Na superfície de todo o processo da
opinião pública, estará o medo de isolamento e a exploração desse medo por parte
daqueles que querem impor a sua vontade à sociedade, seja para preservar uma
opinião estabelecida, seja para introduzir uma nova regra.
Que consequências práticas pode um
indivíduo retirar daqui para o seu comportamento numa democracia?
Primeira, se a opinião pública funciona
nestes termos, então a oportunidade para a mudar ou moldar está
reservada àqueles que não têm medo de ficar isolados. Dizendo e fazendo o que é
impopular, chocando - como uma avant-garde
ou um hard core - podem tornar as
suas ideias proeminentes.
Segunda, se alguém tem uma convicção forte,
deve exprimi-la publicamente. Ao contrário, se, devido ao medo do isolamento, cai
no silêncio, contribui para o declínio das suas próprias convicções.

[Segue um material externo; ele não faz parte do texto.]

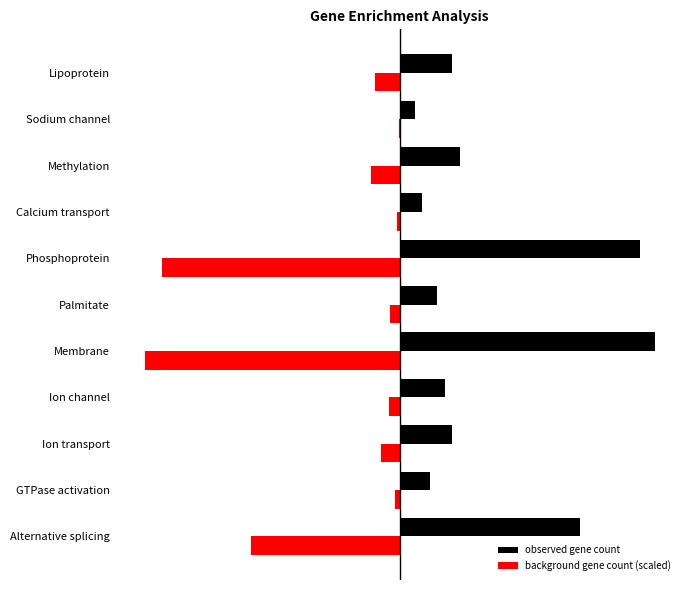

What are all the series names shown in the legend?

observed gene count, background gene count (scaled)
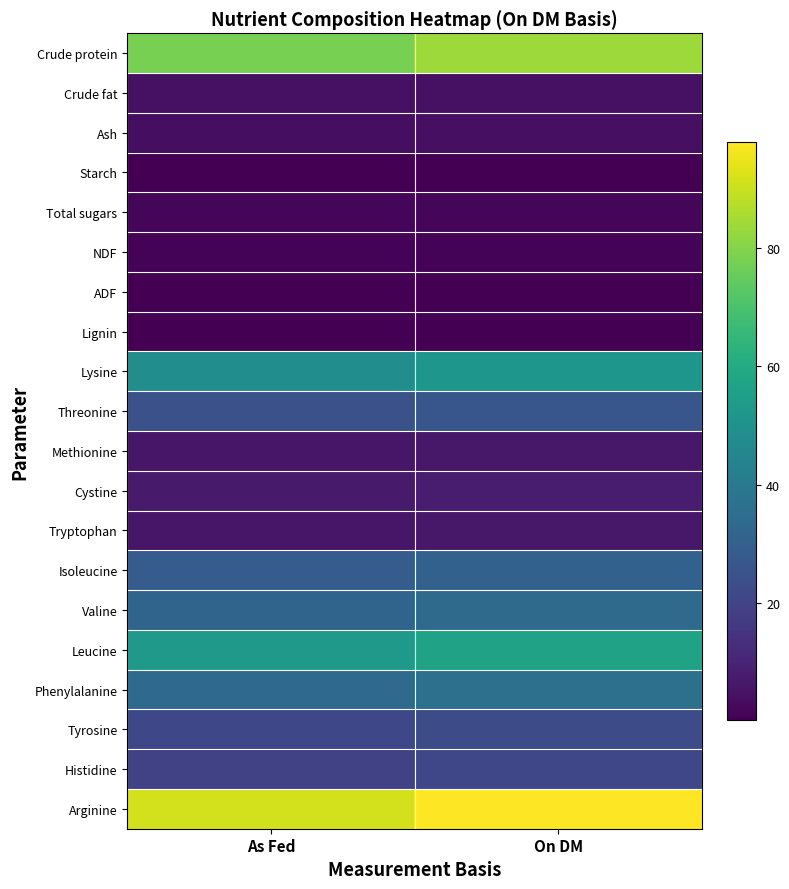

Reading left to right, transcribe all the data shown in this chart.

Crude protein: As Fed=78.0	On DM=83.7
Crude fat: As Fed=4.4	On DM=4.7
Ash: As Fed=4.0	On DM=4.3
Starch: As Fed=0.4	On DM=0.4
Total sugars: As Fed=2.0	On DM=2.1
NDF: As Fed=1.2	On DM=1.3
ADF: As Fed=0.3	On DM=0.3
Lignin: As Fed=0.2	On DM=0.2
Lysine: As Fed=48.1	On DM=51.6
Threonine: As Fed=24.6	On DM=26.4
Methionine: As Fed=6.1	On DM=6.5
Cystine: As Fed=7.2	On DM=7.7
Tryptophan: As Fed=6.2	On DM=6.6
Isoleucine: As Fed=28.5	On DM=30.6
Valine: As Fed=31.5	On DM=33.8
Leucine: As Fed=52.6	On DM=56.4
Phenylalanine: As Fed=33.7	On DM=36.1
Tyrosine: As Fed=21.3	On DM=22.9
Histidine: As Fed=19.6	On DM=21.1
Arginine: As Fed=91.2	On DM=97.9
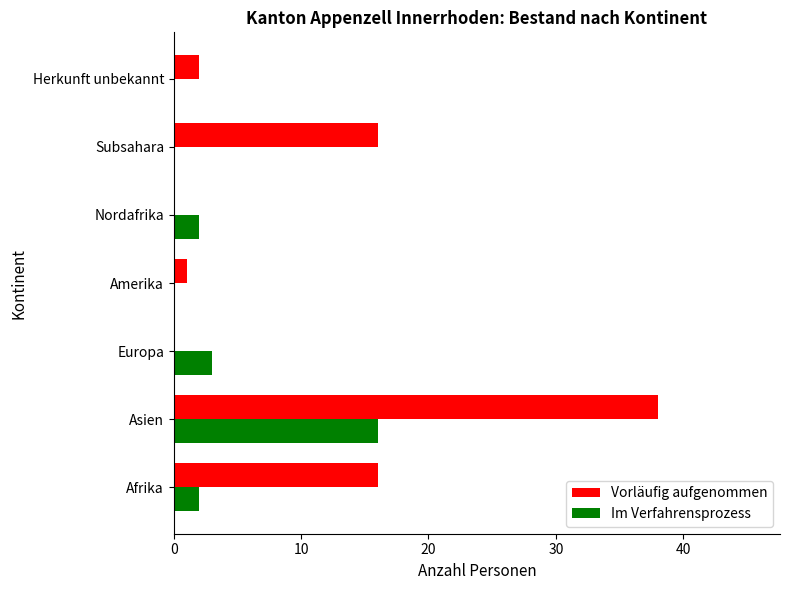

Which series has the largest total across all categories?

Vorläufig aufgenommen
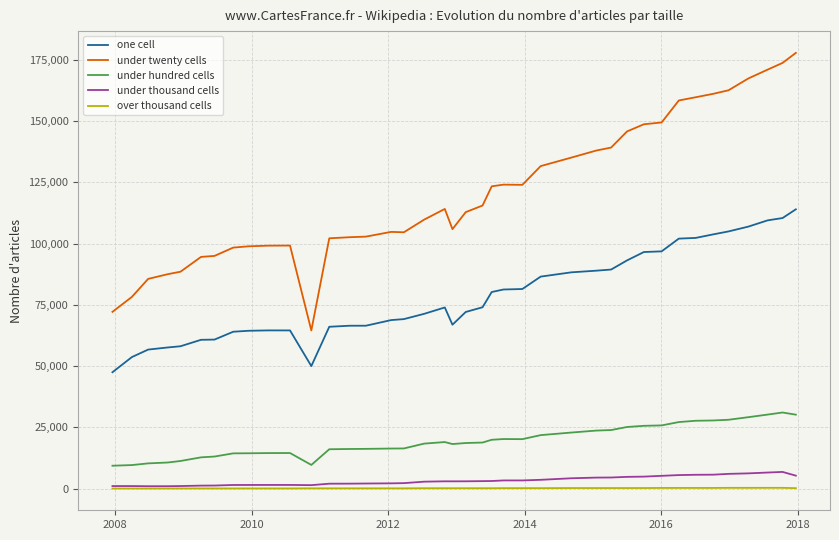

What are all the series names shown in the legend?

one cell, under twenty cells, under hundred cells, under thousand cells, over thousand cells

Todavia, de acordo com Noelle-Neumann, não é fácil contrariar este mecanismo. Porque nas palavras de
James Madison, um dos pais da constituição americana: "Man is timid and
cautious..."
Caro JCA,
ResponderEliminarTem algo semelhante (pelo menos assim penso) com o CDS em Portugal, com uma sobrevalorização em sondagens e que, ao contrário do que tem vindo a público, provavelmente tem menos a ver com falhas metodológicas e mais a ver com inibição por parte de votantes - e seria interessante saber quais - em se assumirem como tal.
Caro Carlos Duarte,
ResponderEliminarPenso que sim. Há uma ideia parecida, e a Noelle-Neumann reconhece isso, que é a "maioria silenciosa", um slogan introduzido por Spiro Agnew,vice-presidente de Nixon entre 1969-1973. Os media jogam aqui um papel essencial, porque são o principal barómetro usado pelas pessoas para aferir as tendências em cada momento. Noelle-Neumann achava que as pessoas tinham um órgão (isso não está provado cientificamente) que lhes permitia perceber para onde é que o vento está a soprar. Muitas vezes os media não reflectem os sentimentos reais da população, e ao darem voz a certos protagonistas podem induzir as pessoas em erro fazendo-as crer estar perante uma opinião dominante, quando esta é marginal. As maiorias silenciosas só são despertadas quando aparece alguém a materializar em palavras os seus sentimentos muitas vezes vagos e difusos. Alguém que dê coragem a essas pessoas a exprimir-se e a descobrir, muitas vezes para sua grande surpresa, que afinal não estão sozinhas e até são a maioria.
O Boletim da Primavera da Sociedade Portuguesa de Estatística tem um estudo razoavelmente aprofundado sobre a performance das sondagens em Portugal, que ajuda a explicar alguns fenómenos como o da subestimação do CDS/PP em algumas eleições. http://www.spestatistica.pt/attachments/article/101/Boletim%20de%20Primavera%20%282011%29.pdf (ver a partir da página 37).
EliminarObrigado pela sugestão, vou ler de certeza.